(Page images and extracted text)
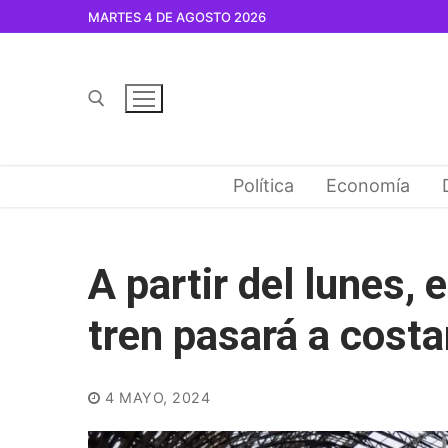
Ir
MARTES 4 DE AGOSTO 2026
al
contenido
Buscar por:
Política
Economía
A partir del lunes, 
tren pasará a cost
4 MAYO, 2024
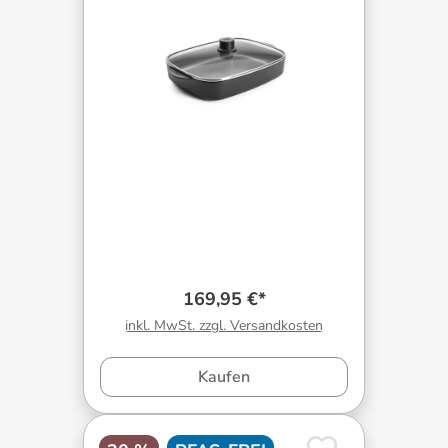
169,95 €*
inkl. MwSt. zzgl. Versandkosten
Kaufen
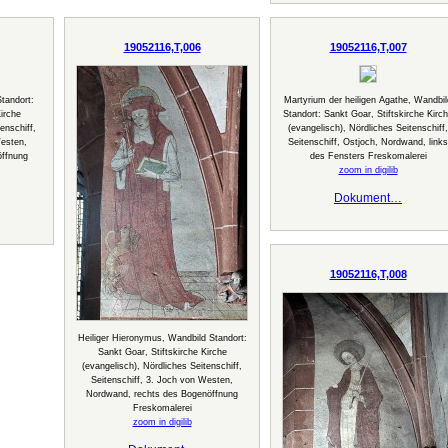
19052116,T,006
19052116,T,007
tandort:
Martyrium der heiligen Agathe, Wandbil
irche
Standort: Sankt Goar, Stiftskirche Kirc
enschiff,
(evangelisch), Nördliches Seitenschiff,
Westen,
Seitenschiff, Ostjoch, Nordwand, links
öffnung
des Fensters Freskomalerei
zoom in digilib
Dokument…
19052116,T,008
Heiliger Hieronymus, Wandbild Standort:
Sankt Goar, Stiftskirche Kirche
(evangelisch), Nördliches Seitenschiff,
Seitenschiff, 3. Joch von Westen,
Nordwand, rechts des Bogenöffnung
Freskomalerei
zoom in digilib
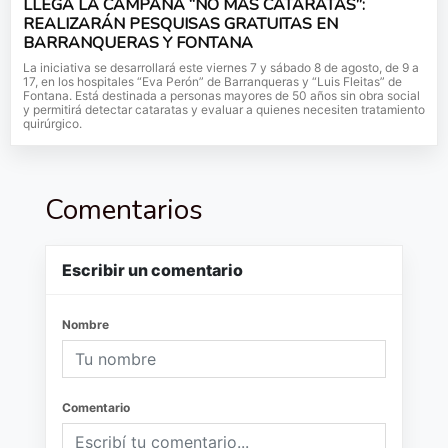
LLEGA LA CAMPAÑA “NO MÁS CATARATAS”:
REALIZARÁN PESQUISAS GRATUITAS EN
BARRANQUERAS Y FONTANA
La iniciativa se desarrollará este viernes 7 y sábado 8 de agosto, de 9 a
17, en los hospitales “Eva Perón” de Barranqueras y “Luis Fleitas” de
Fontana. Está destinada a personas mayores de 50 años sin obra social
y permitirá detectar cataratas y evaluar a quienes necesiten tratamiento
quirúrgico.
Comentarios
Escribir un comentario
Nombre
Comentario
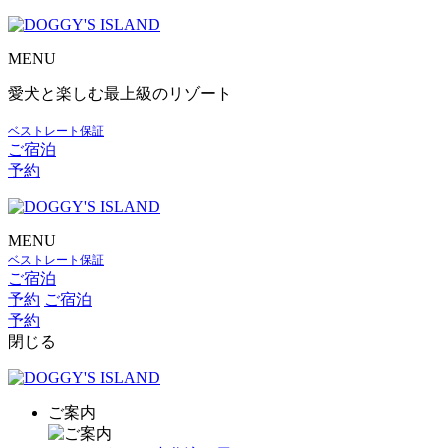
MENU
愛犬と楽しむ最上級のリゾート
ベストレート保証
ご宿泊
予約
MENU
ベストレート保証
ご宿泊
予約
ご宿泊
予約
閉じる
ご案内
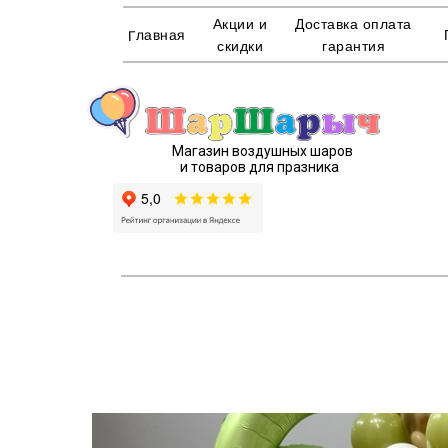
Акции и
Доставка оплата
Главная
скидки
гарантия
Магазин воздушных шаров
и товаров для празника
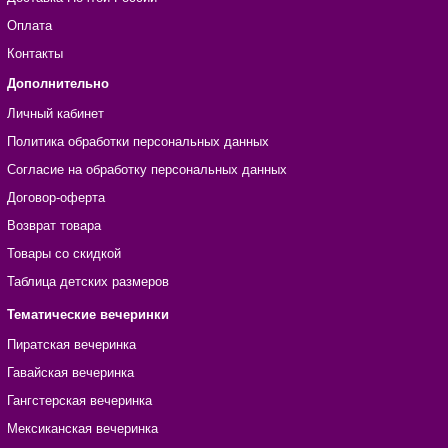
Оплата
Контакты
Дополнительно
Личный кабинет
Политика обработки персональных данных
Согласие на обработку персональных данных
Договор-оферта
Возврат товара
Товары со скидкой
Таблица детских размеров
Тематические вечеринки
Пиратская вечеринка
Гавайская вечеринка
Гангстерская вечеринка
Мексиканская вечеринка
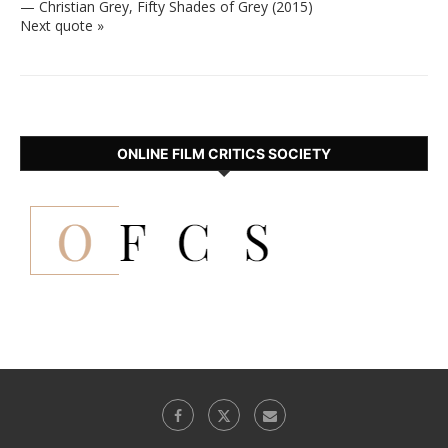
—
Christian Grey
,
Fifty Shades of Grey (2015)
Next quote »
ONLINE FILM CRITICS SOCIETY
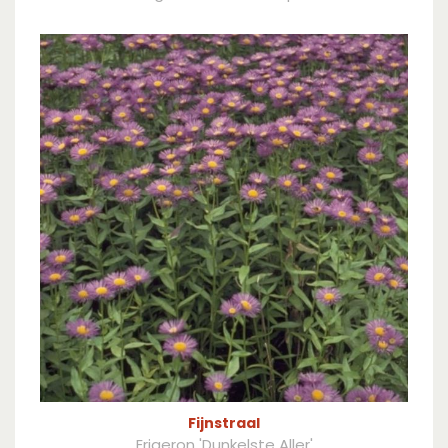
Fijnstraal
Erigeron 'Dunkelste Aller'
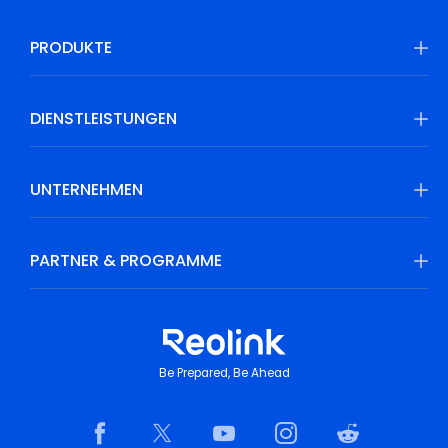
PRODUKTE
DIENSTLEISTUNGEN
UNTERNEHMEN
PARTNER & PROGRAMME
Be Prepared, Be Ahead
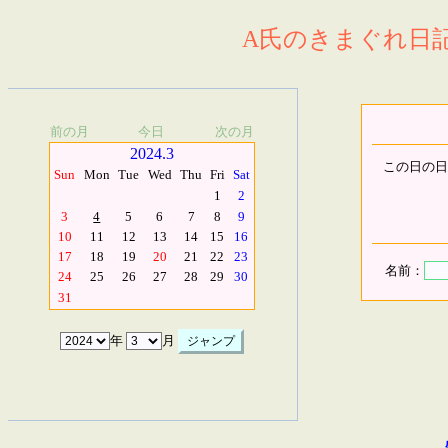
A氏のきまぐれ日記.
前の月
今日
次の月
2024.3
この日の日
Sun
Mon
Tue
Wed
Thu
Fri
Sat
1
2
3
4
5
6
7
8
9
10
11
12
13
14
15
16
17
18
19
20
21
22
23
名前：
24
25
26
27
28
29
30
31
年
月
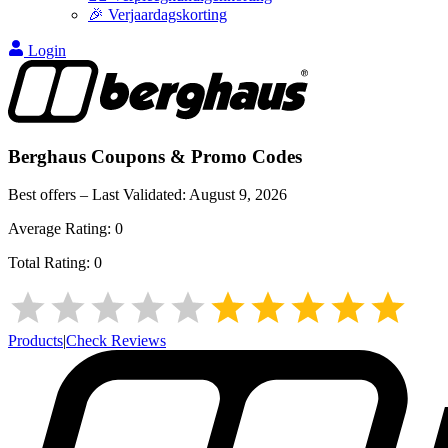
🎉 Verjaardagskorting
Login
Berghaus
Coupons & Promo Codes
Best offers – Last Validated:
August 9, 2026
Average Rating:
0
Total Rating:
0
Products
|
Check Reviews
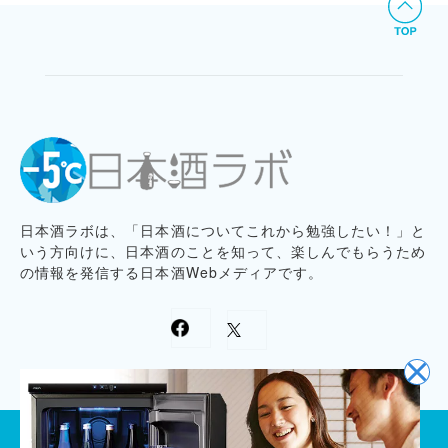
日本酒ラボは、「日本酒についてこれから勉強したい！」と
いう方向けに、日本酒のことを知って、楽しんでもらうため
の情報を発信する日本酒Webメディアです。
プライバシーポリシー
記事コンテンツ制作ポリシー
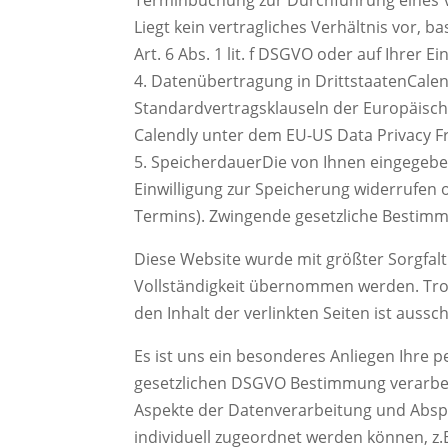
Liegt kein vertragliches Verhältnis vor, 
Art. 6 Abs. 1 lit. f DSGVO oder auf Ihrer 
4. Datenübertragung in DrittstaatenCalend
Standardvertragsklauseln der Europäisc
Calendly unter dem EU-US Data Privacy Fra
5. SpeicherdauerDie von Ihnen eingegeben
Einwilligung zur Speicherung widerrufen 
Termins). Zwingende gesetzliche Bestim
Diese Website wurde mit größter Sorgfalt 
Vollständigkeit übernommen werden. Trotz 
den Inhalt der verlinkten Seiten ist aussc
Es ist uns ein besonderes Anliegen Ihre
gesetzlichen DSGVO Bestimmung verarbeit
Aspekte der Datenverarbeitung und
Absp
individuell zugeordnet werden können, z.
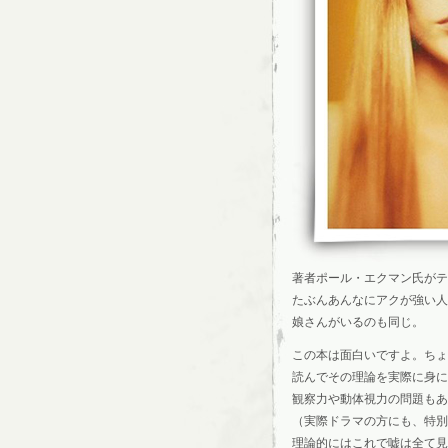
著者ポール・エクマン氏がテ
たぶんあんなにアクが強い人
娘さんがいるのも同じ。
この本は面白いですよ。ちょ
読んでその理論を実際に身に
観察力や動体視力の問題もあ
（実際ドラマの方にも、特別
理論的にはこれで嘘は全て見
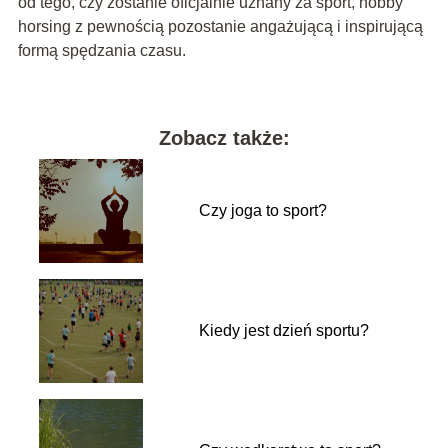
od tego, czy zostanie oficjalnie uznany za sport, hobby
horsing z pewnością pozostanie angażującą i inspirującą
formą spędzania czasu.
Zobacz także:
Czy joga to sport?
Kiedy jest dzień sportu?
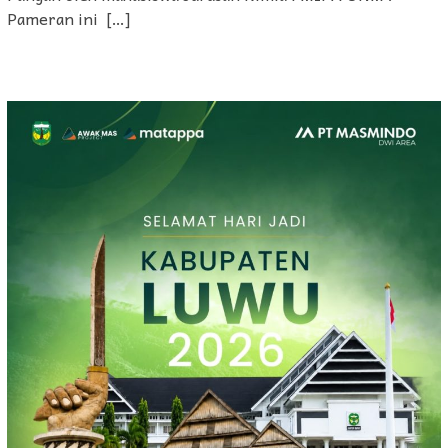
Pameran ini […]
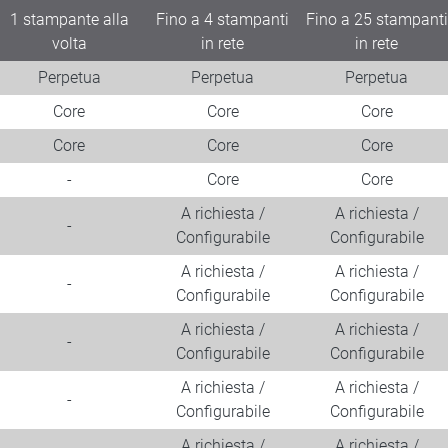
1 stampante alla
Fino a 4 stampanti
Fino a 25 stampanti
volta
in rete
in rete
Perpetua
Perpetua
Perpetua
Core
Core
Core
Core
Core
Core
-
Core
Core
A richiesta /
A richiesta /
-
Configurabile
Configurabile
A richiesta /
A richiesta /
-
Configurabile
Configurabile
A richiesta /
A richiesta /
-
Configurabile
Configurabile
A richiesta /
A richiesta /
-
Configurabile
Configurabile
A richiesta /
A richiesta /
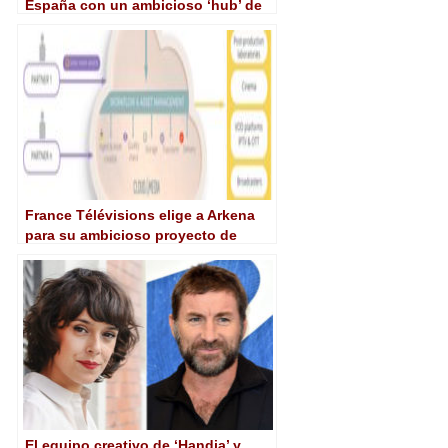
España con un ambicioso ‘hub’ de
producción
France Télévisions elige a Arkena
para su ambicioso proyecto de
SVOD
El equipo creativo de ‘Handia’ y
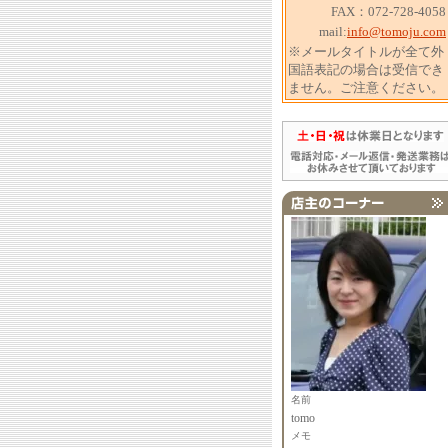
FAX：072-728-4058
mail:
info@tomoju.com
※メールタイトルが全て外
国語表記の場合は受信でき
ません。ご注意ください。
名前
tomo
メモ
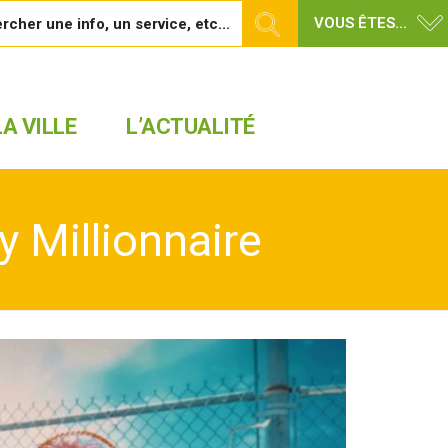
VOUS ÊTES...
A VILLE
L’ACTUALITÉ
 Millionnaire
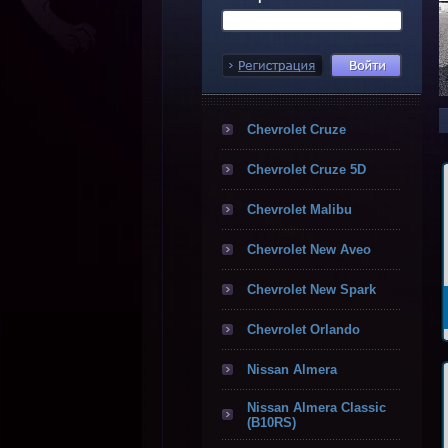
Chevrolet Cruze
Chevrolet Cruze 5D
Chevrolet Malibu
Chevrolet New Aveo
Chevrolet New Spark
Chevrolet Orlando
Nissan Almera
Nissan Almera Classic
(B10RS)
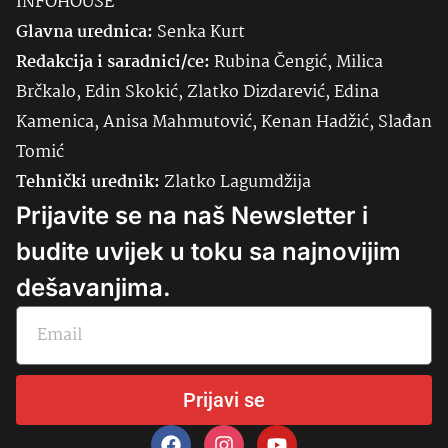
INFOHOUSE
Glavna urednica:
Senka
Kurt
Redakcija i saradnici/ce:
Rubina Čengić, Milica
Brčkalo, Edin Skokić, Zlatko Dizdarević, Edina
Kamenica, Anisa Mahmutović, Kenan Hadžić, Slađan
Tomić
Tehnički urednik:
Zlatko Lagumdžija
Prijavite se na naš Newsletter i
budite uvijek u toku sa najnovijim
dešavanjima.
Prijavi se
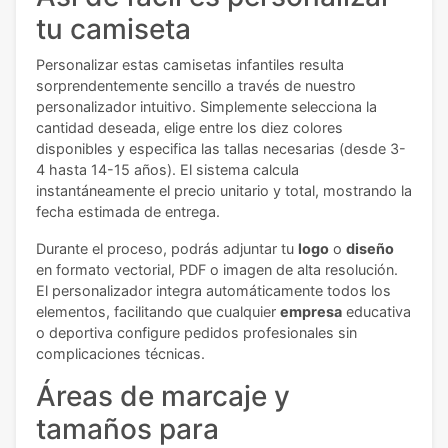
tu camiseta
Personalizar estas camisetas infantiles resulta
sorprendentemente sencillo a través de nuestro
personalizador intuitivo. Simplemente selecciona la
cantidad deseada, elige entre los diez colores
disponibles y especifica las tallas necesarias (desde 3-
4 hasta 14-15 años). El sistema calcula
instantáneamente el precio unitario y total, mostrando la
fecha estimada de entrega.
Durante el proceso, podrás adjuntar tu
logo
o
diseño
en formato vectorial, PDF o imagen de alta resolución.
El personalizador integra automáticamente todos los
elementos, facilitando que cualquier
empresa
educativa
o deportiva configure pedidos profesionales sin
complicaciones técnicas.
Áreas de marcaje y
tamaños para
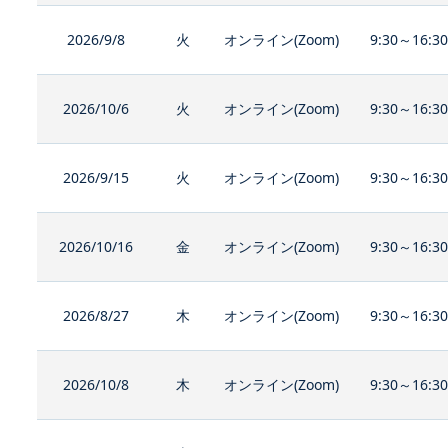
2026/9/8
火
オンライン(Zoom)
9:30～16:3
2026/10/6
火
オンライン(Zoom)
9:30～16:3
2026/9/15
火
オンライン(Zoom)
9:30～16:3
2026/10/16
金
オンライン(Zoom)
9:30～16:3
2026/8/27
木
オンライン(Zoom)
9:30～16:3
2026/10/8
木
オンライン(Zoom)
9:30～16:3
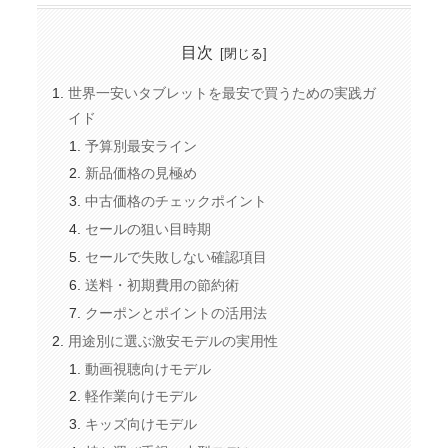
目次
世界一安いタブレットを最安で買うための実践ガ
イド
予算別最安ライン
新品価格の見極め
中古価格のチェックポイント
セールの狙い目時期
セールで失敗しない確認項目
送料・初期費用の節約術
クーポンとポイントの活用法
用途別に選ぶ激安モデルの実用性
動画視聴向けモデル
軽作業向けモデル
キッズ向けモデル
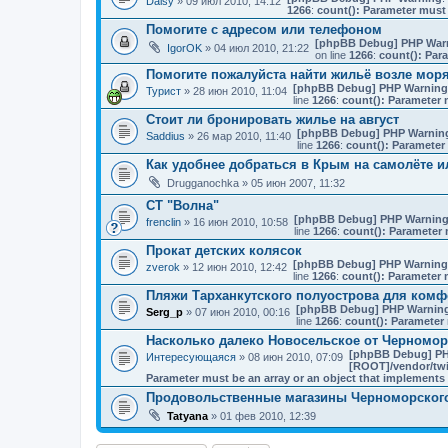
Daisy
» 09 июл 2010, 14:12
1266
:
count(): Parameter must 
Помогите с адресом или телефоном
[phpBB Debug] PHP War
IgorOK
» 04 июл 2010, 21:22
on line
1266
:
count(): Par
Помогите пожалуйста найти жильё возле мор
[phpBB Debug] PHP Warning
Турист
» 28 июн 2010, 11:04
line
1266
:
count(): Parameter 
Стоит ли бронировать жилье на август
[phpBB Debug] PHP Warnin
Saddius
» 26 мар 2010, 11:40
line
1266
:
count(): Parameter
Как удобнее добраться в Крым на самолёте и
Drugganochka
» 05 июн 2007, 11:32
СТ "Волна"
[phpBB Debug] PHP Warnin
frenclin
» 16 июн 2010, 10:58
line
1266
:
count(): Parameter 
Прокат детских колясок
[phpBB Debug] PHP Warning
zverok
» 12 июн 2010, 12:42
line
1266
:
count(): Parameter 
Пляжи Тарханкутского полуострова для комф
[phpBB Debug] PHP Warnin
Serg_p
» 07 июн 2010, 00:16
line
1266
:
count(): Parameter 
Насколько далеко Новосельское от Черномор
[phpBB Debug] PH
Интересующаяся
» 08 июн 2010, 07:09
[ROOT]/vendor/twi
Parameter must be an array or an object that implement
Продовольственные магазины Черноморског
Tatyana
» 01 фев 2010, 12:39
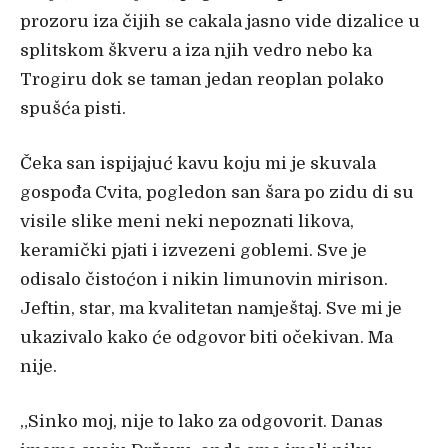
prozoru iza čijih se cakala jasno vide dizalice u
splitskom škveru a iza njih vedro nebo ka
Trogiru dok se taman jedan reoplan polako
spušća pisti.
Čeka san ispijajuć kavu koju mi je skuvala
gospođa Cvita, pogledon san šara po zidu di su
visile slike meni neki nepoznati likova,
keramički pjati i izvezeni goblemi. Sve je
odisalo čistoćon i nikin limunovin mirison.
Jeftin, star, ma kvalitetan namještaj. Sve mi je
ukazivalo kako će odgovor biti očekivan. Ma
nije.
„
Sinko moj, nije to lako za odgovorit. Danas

◆ **TASK DIRECTIONS**:
If a line of the records above holds the word "Westen", show it.

◆ **WRITTEN ANSWER**:
Westen,
Seitenschiff, 3. Joch von Westen,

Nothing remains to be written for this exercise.